──────── Excerpted data

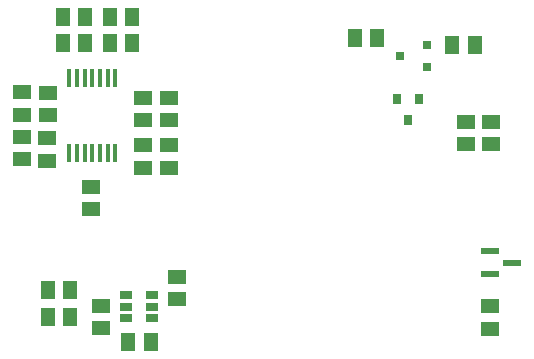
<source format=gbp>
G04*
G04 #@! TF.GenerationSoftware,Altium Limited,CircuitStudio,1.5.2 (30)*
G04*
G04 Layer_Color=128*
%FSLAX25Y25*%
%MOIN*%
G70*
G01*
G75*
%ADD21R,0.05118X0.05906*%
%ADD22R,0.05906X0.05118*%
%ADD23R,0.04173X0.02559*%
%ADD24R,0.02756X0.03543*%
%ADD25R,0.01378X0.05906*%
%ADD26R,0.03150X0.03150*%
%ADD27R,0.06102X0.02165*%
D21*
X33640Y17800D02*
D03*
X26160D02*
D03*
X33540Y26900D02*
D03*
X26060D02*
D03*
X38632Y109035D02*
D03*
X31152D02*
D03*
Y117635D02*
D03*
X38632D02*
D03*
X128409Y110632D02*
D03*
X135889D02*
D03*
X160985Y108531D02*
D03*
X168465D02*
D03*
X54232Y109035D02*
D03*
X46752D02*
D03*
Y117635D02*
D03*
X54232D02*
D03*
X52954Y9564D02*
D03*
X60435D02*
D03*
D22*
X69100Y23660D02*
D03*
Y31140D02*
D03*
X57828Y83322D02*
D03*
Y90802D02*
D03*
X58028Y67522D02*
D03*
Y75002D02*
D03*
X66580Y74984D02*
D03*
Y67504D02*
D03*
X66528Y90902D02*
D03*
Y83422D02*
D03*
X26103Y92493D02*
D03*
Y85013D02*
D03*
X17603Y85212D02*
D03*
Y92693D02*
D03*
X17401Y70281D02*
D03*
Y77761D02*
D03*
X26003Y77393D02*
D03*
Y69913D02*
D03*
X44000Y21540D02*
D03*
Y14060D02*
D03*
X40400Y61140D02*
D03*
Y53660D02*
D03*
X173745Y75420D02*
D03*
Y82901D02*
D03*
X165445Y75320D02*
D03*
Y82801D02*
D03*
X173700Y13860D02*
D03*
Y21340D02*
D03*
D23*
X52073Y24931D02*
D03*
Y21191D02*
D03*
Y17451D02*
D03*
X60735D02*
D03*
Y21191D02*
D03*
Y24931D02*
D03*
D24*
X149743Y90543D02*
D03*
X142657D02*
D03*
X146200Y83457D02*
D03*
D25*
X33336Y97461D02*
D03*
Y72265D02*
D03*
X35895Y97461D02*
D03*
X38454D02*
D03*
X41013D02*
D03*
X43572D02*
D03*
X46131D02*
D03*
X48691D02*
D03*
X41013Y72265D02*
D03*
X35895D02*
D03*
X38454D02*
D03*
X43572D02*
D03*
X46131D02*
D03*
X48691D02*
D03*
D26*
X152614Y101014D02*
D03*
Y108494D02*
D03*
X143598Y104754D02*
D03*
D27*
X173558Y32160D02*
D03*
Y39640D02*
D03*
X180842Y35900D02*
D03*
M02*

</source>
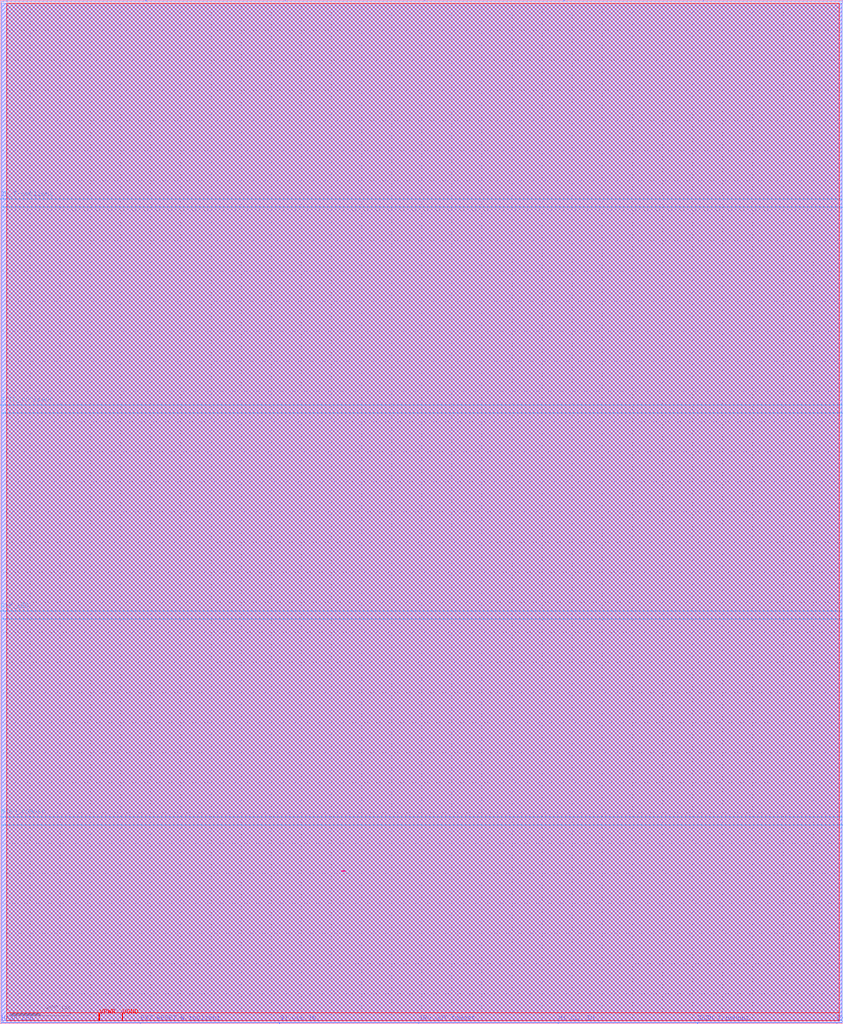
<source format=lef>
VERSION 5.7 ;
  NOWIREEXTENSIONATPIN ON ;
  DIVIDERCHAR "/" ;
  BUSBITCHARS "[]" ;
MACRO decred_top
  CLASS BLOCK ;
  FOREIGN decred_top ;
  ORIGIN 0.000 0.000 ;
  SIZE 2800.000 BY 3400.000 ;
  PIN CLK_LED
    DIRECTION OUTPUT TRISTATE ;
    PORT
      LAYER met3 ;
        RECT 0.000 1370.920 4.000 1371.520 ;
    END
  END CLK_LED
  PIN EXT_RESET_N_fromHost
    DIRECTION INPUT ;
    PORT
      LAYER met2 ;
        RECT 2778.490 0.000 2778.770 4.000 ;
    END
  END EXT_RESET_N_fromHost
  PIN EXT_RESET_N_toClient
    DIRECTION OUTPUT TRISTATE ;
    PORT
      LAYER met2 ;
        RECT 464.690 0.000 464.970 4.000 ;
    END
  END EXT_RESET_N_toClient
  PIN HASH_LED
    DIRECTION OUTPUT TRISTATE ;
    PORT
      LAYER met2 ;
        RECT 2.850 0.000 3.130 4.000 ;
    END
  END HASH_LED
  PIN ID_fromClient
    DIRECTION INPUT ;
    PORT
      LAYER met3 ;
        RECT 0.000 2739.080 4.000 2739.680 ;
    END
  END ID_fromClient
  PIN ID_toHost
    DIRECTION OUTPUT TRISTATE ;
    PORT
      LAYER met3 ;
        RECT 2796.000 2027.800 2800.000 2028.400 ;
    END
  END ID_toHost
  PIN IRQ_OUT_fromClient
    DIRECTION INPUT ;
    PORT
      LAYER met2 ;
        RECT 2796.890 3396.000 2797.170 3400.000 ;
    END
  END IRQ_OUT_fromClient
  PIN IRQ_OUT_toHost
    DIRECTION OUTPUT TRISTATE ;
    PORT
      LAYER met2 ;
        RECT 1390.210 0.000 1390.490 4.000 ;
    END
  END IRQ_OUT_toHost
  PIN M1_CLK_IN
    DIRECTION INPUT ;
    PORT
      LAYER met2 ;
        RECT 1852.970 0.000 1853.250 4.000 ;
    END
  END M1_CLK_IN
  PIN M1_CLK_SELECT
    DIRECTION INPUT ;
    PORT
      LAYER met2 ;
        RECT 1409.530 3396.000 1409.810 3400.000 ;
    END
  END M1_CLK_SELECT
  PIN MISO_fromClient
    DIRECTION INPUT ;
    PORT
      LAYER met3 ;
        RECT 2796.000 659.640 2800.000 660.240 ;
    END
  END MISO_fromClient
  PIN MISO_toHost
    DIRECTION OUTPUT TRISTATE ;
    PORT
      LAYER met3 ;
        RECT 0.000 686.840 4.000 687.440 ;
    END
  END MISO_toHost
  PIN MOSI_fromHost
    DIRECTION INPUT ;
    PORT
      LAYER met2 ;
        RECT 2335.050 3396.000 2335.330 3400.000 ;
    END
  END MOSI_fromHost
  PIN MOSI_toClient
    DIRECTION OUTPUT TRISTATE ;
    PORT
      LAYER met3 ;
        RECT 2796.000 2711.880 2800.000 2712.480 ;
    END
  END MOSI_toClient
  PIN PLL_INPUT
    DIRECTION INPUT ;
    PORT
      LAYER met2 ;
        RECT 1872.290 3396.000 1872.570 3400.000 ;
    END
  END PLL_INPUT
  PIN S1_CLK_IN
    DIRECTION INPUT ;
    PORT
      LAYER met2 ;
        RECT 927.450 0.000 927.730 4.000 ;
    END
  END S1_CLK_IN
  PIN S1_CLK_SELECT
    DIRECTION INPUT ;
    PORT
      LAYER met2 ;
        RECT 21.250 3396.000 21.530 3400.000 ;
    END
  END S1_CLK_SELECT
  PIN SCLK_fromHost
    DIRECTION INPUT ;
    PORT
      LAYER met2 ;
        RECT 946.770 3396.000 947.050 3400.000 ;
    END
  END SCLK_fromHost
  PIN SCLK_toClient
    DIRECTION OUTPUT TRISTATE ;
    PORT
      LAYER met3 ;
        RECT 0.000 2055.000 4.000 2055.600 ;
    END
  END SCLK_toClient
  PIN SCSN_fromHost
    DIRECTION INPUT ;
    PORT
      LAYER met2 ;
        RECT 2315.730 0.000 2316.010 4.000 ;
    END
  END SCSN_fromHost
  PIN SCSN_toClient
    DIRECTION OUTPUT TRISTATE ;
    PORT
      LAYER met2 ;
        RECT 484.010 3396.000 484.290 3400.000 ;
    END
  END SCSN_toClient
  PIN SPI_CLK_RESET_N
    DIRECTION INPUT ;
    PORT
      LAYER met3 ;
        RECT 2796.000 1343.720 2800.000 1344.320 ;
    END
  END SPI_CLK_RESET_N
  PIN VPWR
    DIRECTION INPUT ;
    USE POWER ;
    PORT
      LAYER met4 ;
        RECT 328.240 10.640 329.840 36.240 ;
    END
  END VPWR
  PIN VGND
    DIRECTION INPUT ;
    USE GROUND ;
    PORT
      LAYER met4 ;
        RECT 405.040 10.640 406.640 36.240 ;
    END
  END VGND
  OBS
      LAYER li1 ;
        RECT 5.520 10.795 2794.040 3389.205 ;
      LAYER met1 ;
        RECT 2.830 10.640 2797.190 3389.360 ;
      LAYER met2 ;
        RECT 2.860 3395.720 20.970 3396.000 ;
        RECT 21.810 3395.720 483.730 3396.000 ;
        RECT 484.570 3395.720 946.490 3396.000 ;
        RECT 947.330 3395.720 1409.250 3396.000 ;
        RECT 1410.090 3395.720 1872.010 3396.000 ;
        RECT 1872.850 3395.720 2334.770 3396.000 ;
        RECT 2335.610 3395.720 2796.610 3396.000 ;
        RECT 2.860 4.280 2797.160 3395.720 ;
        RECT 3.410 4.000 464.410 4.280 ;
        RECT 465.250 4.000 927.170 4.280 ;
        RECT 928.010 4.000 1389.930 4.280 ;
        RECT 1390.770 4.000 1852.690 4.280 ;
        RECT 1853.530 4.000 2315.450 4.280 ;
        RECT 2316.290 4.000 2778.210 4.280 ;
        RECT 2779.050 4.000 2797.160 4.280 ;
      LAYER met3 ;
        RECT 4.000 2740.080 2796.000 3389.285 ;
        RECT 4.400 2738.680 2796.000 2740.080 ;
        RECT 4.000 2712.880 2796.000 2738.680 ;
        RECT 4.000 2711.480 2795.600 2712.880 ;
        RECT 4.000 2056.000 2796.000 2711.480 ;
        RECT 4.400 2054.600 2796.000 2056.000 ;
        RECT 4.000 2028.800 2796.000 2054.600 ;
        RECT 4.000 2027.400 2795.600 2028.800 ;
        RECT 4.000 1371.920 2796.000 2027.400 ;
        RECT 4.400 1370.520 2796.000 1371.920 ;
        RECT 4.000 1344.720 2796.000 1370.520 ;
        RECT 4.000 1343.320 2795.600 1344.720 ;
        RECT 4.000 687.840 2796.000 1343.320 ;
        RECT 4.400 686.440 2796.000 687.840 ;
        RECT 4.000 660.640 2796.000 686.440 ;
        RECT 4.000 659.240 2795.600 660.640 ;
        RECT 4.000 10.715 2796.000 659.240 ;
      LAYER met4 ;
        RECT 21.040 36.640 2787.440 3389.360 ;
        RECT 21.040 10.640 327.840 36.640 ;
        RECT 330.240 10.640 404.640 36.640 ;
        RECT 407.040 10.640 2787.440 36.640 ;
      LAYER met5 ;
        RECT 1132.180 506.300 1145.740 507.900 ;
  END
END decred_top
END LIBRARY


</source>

────────────────
──────── Excerpted data

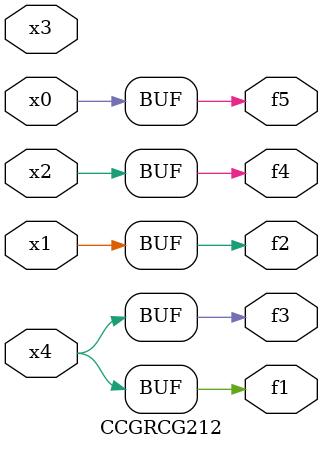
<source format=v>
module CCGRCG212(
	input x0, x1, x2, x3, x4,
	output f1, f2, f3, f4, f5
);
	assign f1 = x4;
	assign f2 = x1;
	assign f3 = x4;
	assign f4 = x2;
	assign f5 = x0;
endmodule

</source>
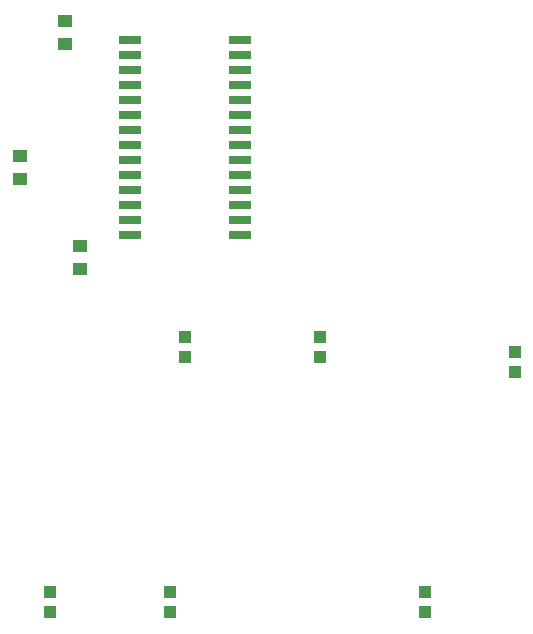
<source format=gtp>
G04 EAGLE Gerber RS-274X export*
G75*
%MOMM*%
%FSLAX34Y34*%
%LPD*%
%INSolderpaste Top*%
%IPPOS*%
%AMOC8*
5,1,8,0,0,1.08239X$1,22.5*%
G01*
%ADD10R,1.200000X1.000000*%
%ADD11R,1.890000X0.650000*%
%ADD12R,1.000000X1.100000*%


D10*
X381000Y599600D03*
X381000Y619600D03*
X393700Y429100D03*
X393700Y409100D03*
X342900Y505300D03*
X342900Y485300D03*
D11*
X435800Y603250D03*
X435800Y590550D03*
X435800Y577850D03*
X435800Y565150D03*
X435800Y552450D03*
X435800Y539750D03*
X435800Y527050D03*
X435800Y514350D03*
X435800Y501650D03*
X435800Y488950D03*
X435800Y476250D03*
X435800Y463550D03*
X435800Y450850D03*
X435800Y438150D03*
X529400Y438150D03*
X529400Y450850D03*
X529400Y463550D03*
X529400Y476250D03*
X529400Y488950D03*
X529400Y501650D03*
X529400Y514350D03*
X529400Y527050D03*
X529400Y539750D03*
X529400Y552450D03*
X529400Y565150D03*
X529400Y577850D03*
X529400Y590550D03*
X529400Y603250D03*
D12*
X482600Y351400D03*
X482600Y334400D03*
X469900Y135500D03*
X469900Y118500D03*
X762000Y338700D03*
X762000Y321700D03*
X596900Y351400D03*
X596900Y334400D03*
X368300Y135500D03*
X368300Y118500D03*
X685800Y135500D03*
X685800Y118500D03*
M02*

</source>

────────────────

What the exercise asks: Using the entries above, return exactly the lines from the line with "CLASS BLOCK ;" to the line with "END EXT_RESET_N_fromHost", counting both of those lines.

Result:
  CLASS BLOCK ;
  FOREIGN decred_top ;
  ORIGIN 0.000 0.000 ;
  SIZE 2800.000 BY 3400.000 ;
  PIN CLK_LED
    DIRECTION OUTPUT TRISTATE ;
    PORT
      LAYER met3 ;
        RECT 0.000 1370.920 4.000 1371.520 ;
    END
  END CLK_LED
  PIN EXT_RESET_N_fromHost
    DIRECTION INPUT ;
    PORT
      LAYER met2 ;
        RECT 2778.490 0.000 2778.770 4.000 ;
    END
  END EXT_RESET_N_fromHost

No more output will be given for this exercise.